CRIATIVIDADE HUMANA E INTELIGÊNCIA ARTIFICIAL GENERATIVA: ENTRE AUTOMATOS E AUTORES – UMA BREVÍSSIMA ANÁLISE
DOI:
https://doi.org/10.24325/issn.2446-5763.v11i32p1-22Keywords:
Boden, Nöth, Criatividade, IA, ProduçãoAbstract
A criatividade tem sido tradicionalmente considerada um dos traços mais distintivos da cognição humana. Nas artes, nas ciências ou na vida cotidiana, ela é frequentemente associada à capacidade de produzir ideias, soluções ou artefatos que sejam simultaneamente novos, surpreendentes e valiosos (BODEN, 2004). No entanto, a emergência de sistemas de inteligência artificial generativa, como os Large Language Models (LLMs), impõe novos desafios conceituais a essa definição, ao simular processos de geração textual que, à primeira vista, evocam atributos criativos. Essa convergência entre cognição humana e geração automatizada demanda uma investigação mais cuidadosa sobre os fundamentos, limites e implicações do que se entende por criatividade — tanto no plano psicológico quanto no ontológico e epistemológico.

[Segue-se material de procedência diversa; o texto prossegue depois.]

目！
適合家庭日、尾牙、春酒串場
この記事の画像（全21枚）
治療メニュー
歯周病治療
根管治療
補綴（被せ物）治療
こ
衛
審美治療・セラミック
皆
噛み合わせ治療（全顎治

A presença crescente de sistemas generativos no campo da escrita, da arte e da ciência configura não apenas os processos de produção simbólica, mas também as categorias de autoria, agência e valor criativo. Autores como Margaret Boden (2004) propuseram tipologias amplamente aceitas sobre a criatividade — dividindo-a em combinatória, exploratória e transformacional —, que servem como base para avaliar até que ponto sistemas computacionais são capazes de realizar operações criativas em algum sentido não trivial. Por outro lado, críticas como as de Franceschelli e Musolesi (2025) e Moruzzi (2025) e a problematização de Nöth (2001) enfatizam a ausência de intencionalidade, consciência e contexto social nas máquinas, levantando dúvidas sobre a legitimidade de atribuir criatividade a agentes não humanos.

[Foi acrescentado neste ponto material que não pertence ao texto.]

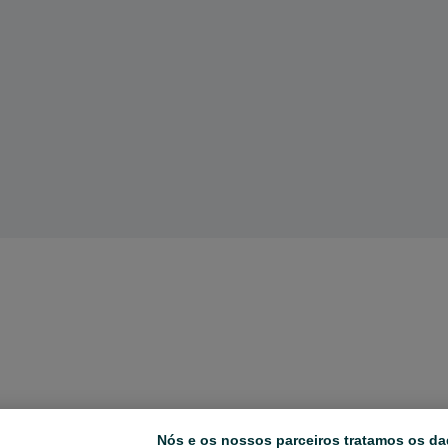
Nós e os nossos parceiros tratamos os da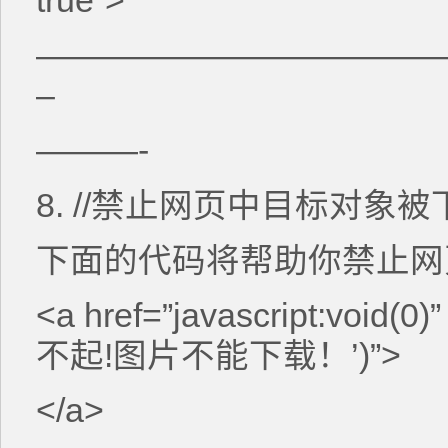
true”>
————————————
–
———-
8. //禁止网页中目标对象被
下面的代码将帮助你禁止网
<a href=”javascript:void(0
不起!图片不能下载！’)”>
</a>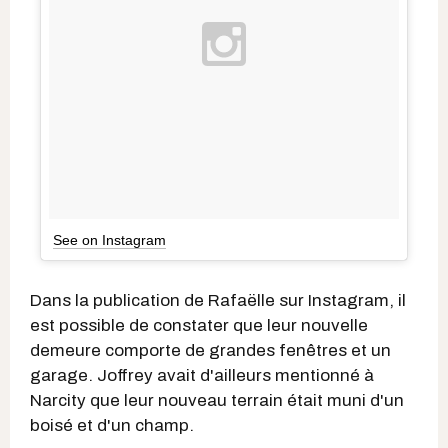
See on Instagram
Dans la publication de Rafaëlle sur Instagram, il
est possible de constater que leur nouvelle
demeure comporte de grandes fenêtres et un
garage. Joffrey avait d'ailleurs mentionné à
Narcity que leur nouveau terrain était muni d'un
boisé et d'un champ.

Diante desse panorama, exploramos uma brevíssima cartografia comparativa entre criatividade humana e criatividade artificial, com ênfase na análise de modelos generativos de linguagem. Parte-se da hipótese de que, embora os LLMs sejam capazes de produzir textos que aparentam criatividade, essa aparência não deve ser confundida com equivalência ontológica ou epistemológica. Ao contrário, a criatividade artificial exige ser analisada em seus próprios termos — técnicos, semióticos e filosóficos —, sob o risco de obscurecer as distinções fundamentais entre autômatos e autores que, vale ressaltar, ainda se encontra em um momento em que fronteiras (se é que as há) encontram-se borradas.

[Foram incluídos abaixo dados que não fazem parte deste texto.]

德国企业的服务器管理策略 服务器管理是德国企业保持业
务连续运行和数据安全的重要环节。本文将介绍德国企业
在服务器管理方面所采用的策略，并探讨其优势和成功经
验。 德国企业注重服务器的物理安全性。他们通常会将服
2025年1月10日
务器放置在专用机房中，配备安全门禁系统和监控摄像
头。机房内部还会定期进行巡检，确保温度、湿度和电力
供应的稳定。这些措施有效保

O trabalho se estrutura a partir da taxonomia de Boden (2004), das contribuições recentes de Franceschelli e Musolesi (2025) e Moruzzi (2025), dos fundamentos epistemológicos de Norbert Wiener (1950) e da teoria semiótica de Winfried Nöth (2001; 2025), com base no pensamento de Charles S. Peirce. A proposta é construir um pequeno arcabouço interpretativo que permita pensar a criatividade artificial não como simples mimese computacional da criatividade humana, mas como fenômeno técnico-simbólico com implicações próprias.
O artigo está organizado da seguinte forma: na seção 2, apresenta-se o panorama teórico da criatividade, com destaque para as classificações de Boden. A seção 3 discute a emergência da criatividade computacional, com foco nos LLMs. Na seção 4, são analisadas as dimensões filosófica e epistemológica da criatividade, com ênfase na crítica à equivalência entre produção e criação. A seção 5 introduz a questão da semiose e da informação a partir de Wiener e Nöth. A seção 6 propõe uma cartografia comparativa entre humano e máquina. A seção 7 discute as implicações éticas, culturais e epistemológicas dessa nova ecologia simbólica. Por fim, a seção 8 apresenta as considerações finais.